TextGenerationRequest

TextGenerationRequest

class max.interfaces.TextGenerationRequest(request_id, model_name, prompt=None, messages=<factory>, images=<factory>, videos=<factory>, tools=None, response_format=None, timestamp_ns=0, request_path='/', logprobs=0, echo=False, stop=None, chat_template_options=None, sampling_params=<factory>, target_endpoint=None, dkv_cache_hint=None)

source

Bases: object

An immutable request for text token generation from a pipeline.

Parameters:

chat_template_options

chat_template_options: dict[str, Any] | None = None

source

Optional dictionary of options to pass when applying the chat template.

dkv_cache_hint

dkv_cache_hint: dict[str, Any] | None = None

source

Cache hint from the Orchestrator for distributed KV cache.

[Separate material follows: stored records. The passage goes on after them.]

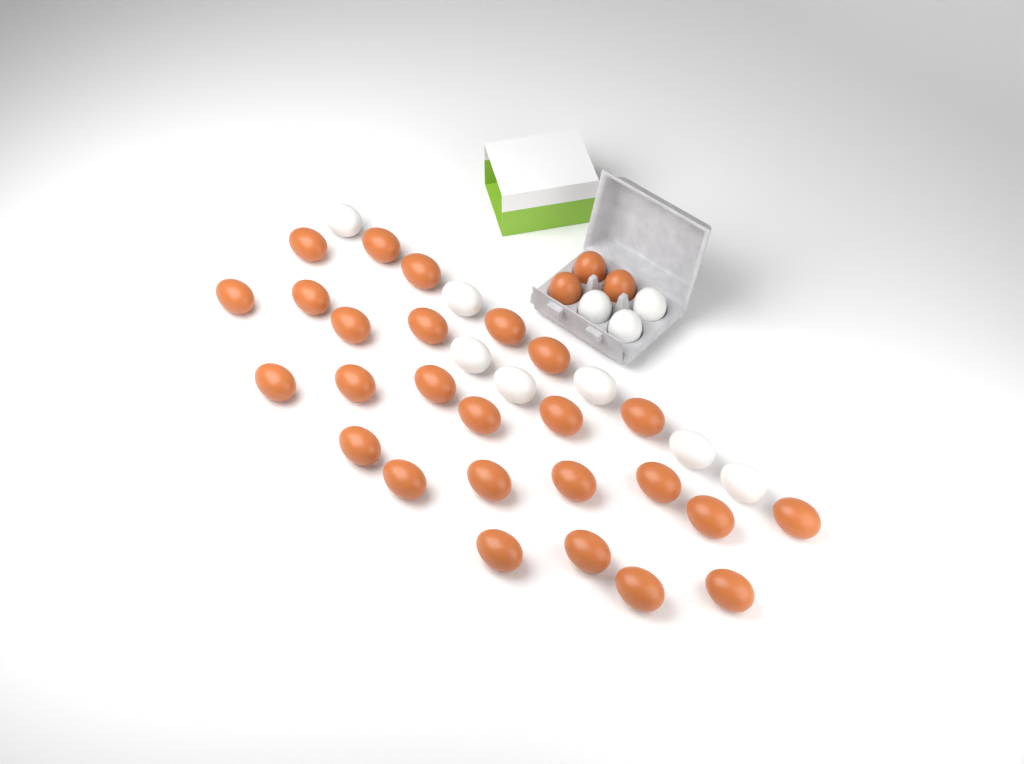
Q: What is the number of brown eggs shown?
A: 29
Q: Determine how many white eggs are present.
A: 10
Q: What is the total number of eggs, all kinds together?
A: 39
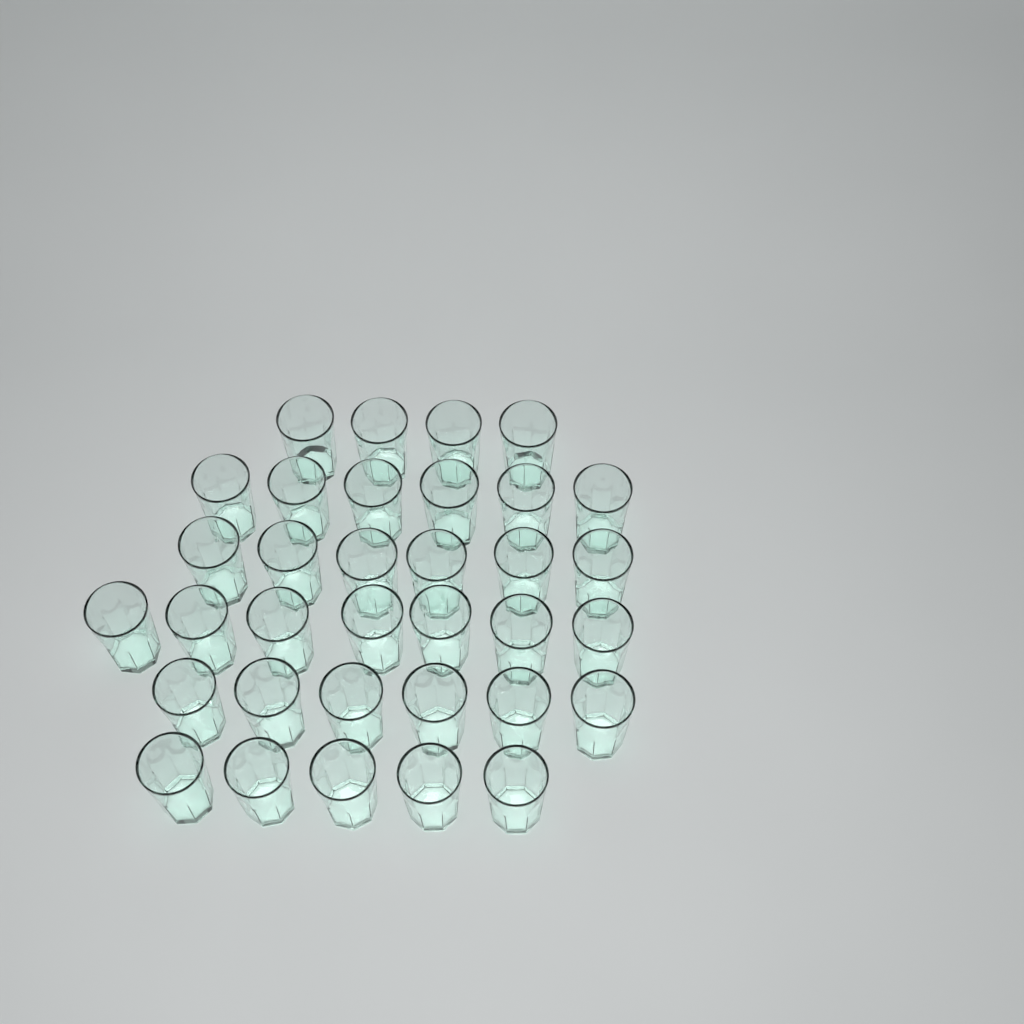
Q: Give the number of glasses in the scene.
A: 34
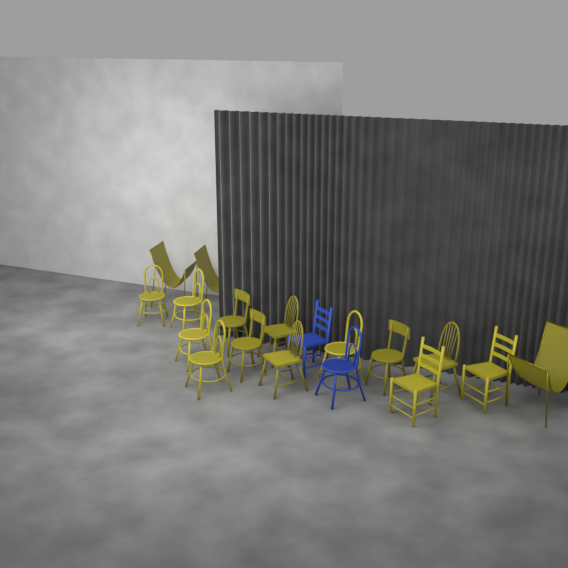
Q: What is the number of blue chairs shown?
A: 2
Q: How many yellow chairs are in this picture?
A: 16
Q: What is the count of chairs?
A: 18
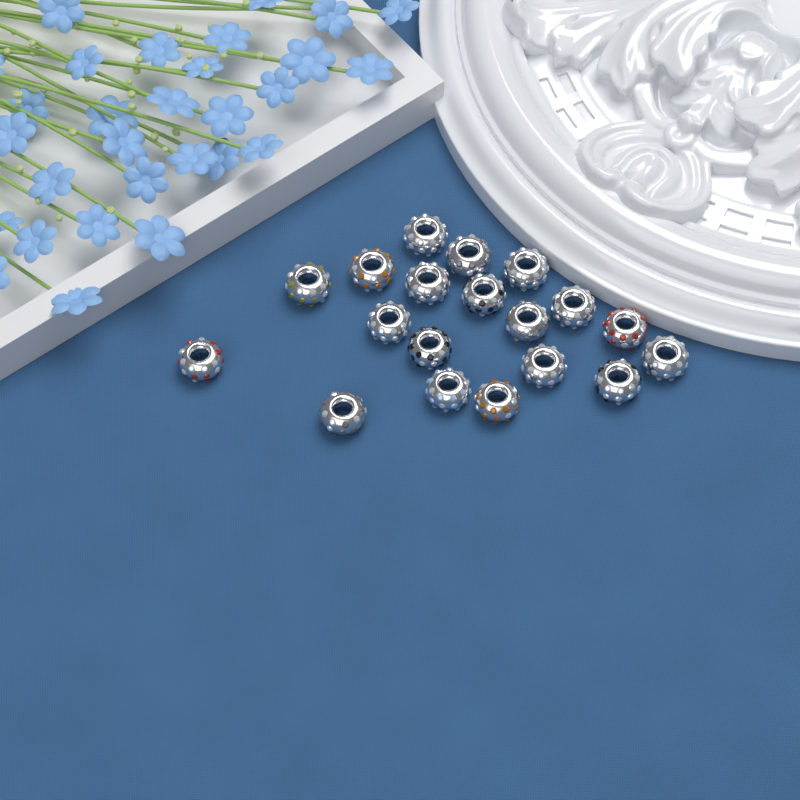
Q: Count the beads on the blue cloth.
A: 19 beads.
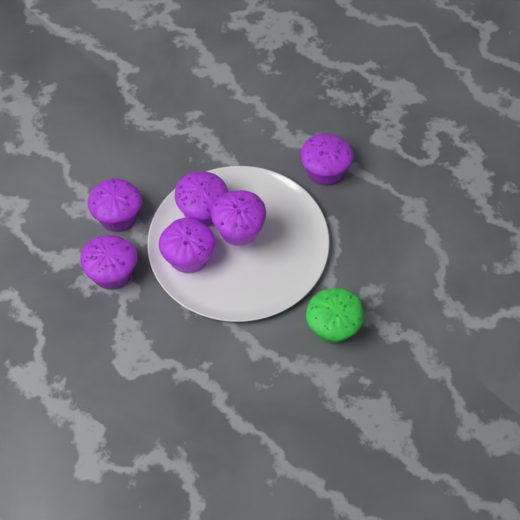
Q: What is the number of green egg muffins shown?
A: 1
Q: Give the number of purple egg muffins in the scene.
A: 6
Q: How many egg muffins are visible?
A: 7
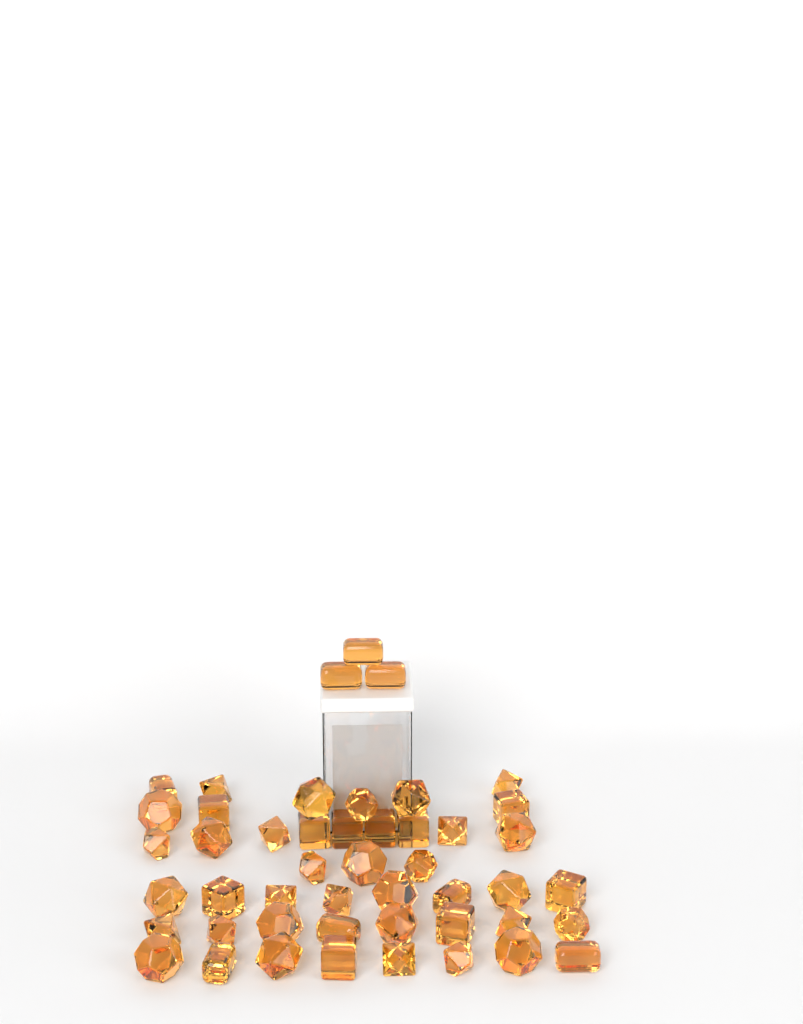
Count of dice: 48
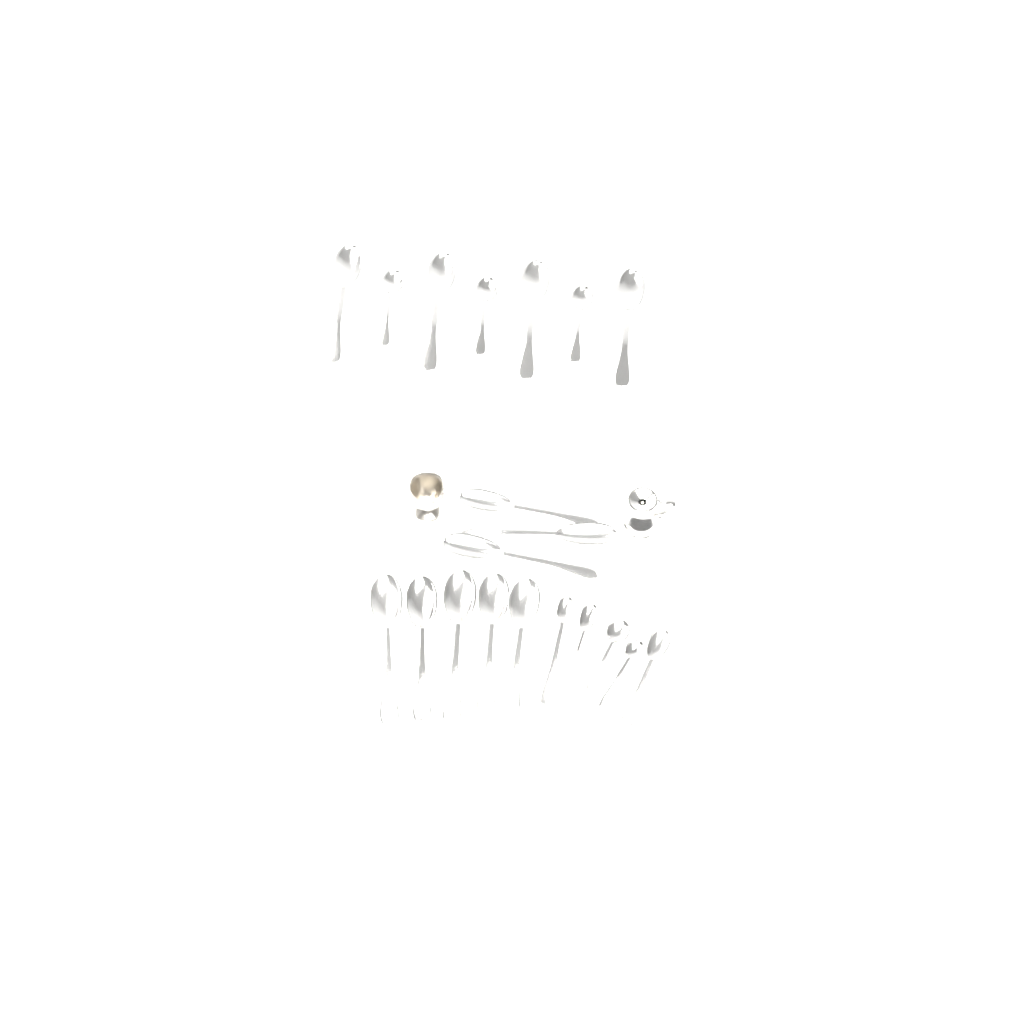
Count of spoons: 20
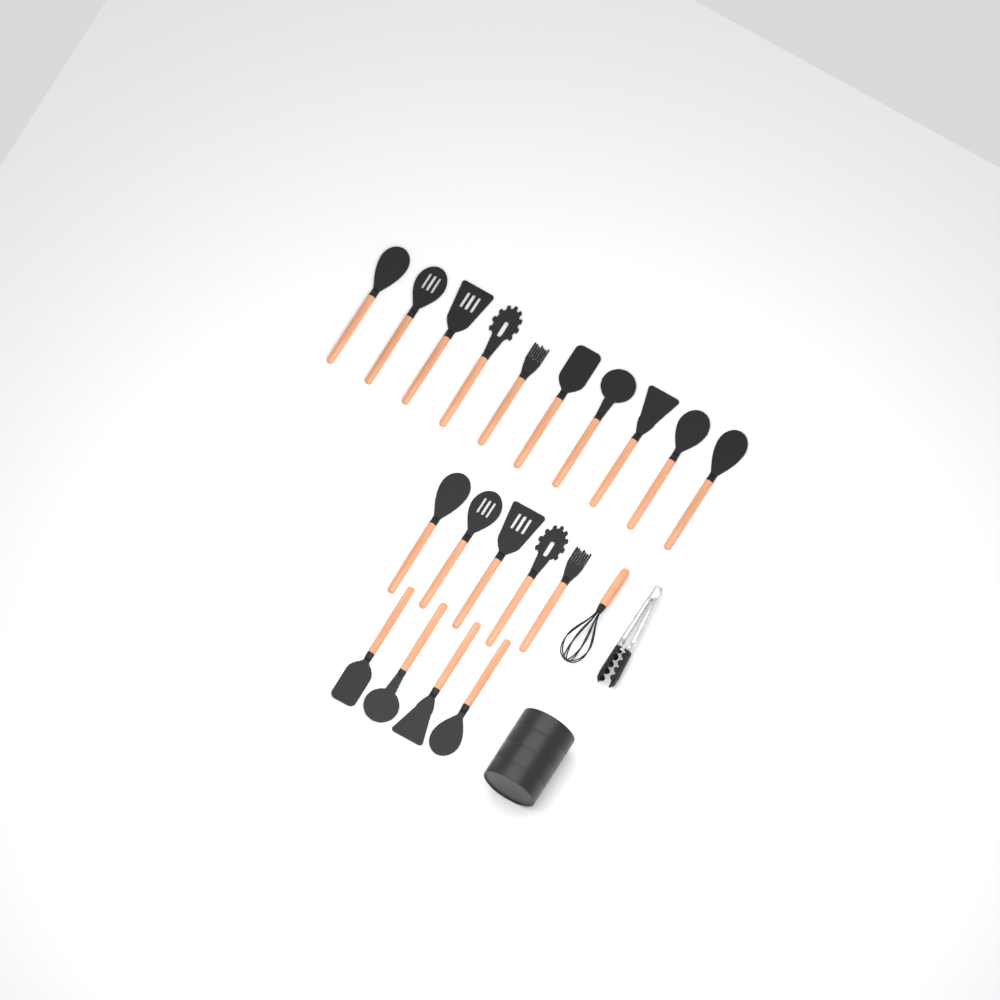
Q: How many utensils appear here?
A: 19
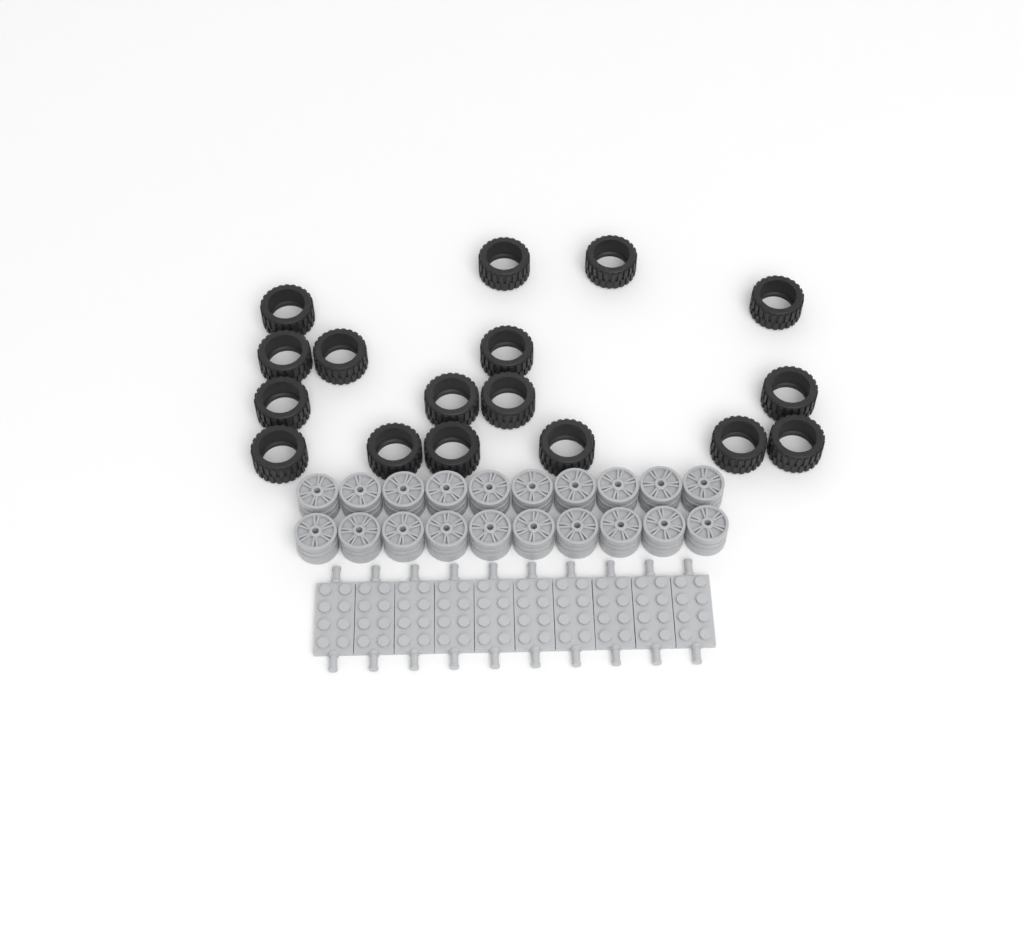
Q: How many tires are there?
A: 17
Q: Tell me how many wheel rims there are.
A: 20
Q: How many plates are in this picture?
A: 10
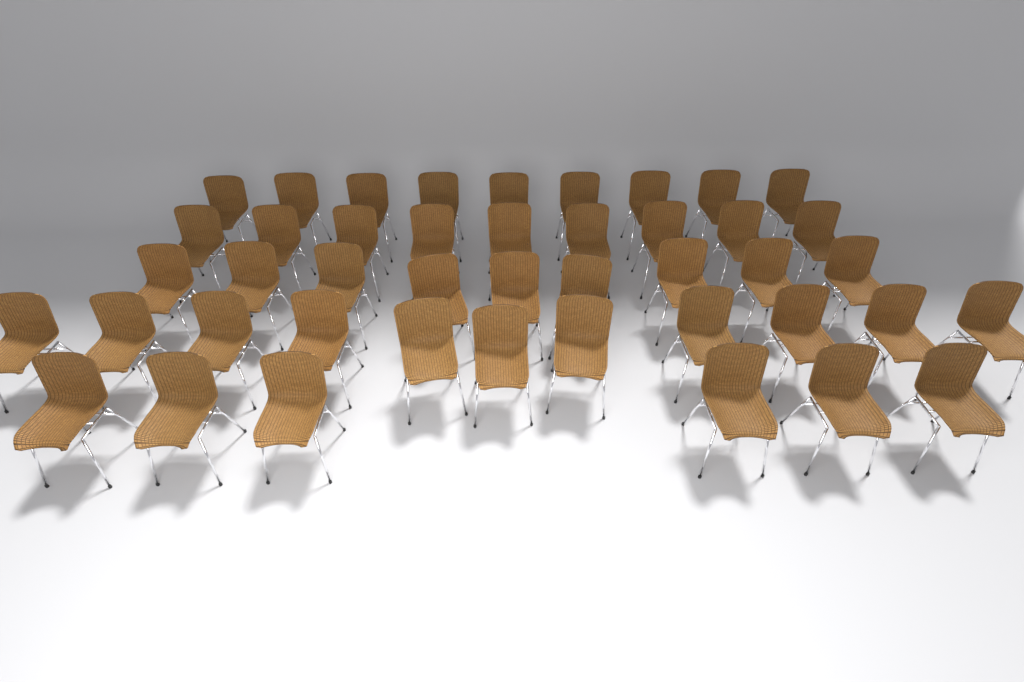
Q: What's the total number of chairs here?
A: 44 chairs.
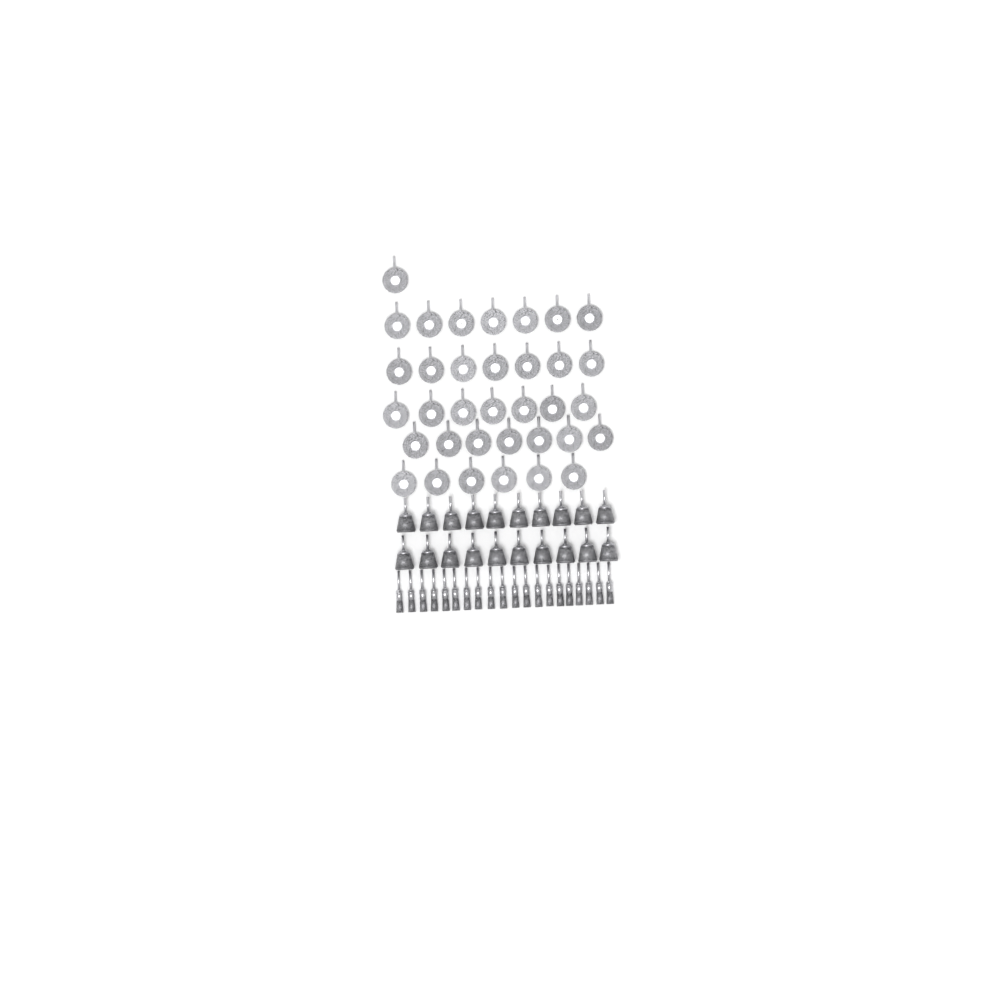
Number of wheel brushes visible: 35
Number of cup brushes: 20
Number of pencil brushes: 20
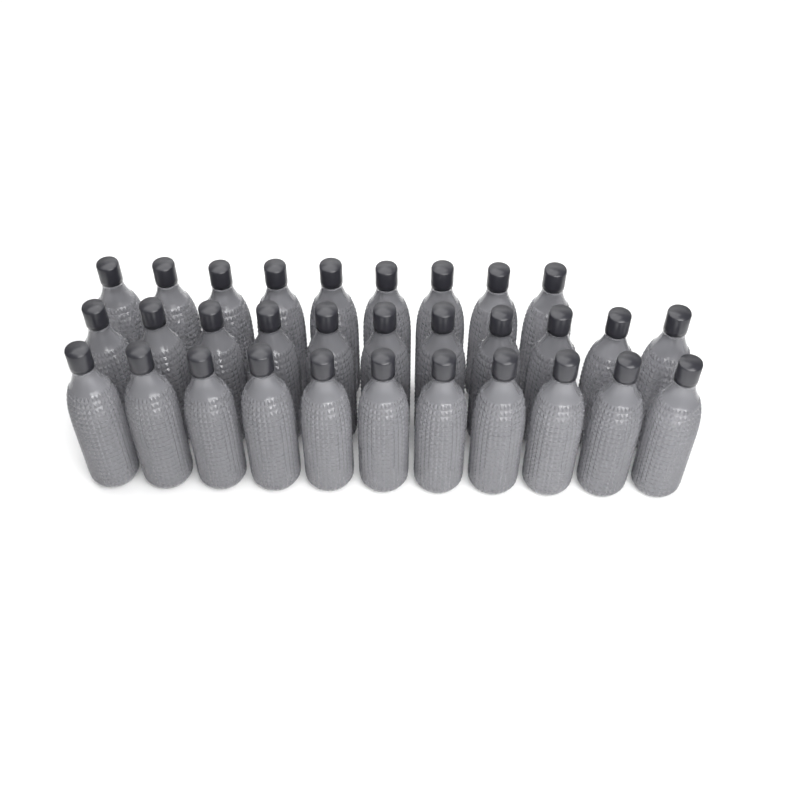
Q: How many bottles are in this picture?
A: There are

When present, the serving layer converts this into TextContext.external_block_metadata so the DKVConnector can fetch cached blocks before the forward pass.

echo

echo: bool = False

source

If set to True, the response will include the original prompt along with the generated output. This can be useful for debugging or when you want to see how the input relates to the output.

images

images: list[bytes]

source

A list of image byte arrays that can be included as part of the request. This field is optional and may be used for multimodal inputs where images are relevant to the prompt or task.

logprobs

logprobs: int = 0

source

The number of top log probabilities to return for each generated token. A value of 0 means that log probabilities will not be returned. Useful for analyzing model confidence in its predictions.

messages

messages: list[TextGenerationRequestMessage]

source

A list of messages for chat-based interactions. This is used in chat completion APIs, where each message represents a turn in the conversation. If provided, the model will generate responses based on these messages.

model_name

model_name: str

source

The name of the model to be used for generating tokens. This should match the available models on the server and determines the behavior and capabilities of the response generation.

number_of_images

property number_of_images: int

source

Returns the total number of image-type contents across all provided messages.

Returns:

Total count of image-type contents found in messages.

number_of_videos

property number_of_videos: int

source

Returns the total number of video-type contents across all provided messages.

Returns:

Total count of video-type contents found in messages.

prompt

prompt: str | Sequence[int] | None = None

source

The prompt to be processed by the model. This field supports legacy completion APIs and can accept either a string or a sequence of integers representing token IDs. If not provided, the model may generate output based on the messages field.

request_id

request_id: RequestID

source

A unique identifier for the request.

request_path

request_path: str = '/'

source

The endpoint path for the request. This is typically used for routing and logging requests within the server infrastructure.

response_format

response_format: TextGenerationResponseFormat | None = None

source

Specifies the desired format for the model’s output. When set, it enables structured generation, which adheres to the json_schema provided.

sampling_params

sampling_params: SamplingParams

source

Token sampling configuration parameters for the request.

stop

stop: str | list[str] | None = None

source

//platform.openai.com/docs/api-reference/chat/create#chat-create-stop)

Type:

Optional list of stop expressions (see

Type:

https

target_endpoint

target_endpoint: str | None = None

source

Optional target endpoint identifier for routing the request to a specific service or model instance. This should be used in disaggregate serving scenarios, when you want to dynamically route to a specific instance. If not specified, the request will be routed to the default endpoint.

timestamp_ns

timestamp_ns: int = 0

source

The time (in nanoseconds) when the request was received by the server. This can be useful for performance monitoring and logging purposes.

tools

tools: list[TextGenerationRequestTool] | None = None

source

A list of tools that can be invoked during the generation process. This allows the model to utilize external functionalities or APIs to enhance its responses.

videos

videos: list[bytes]

source

A list of video byte arrays that can be included as part of the request. Each video is decoded into frames during preprocessing.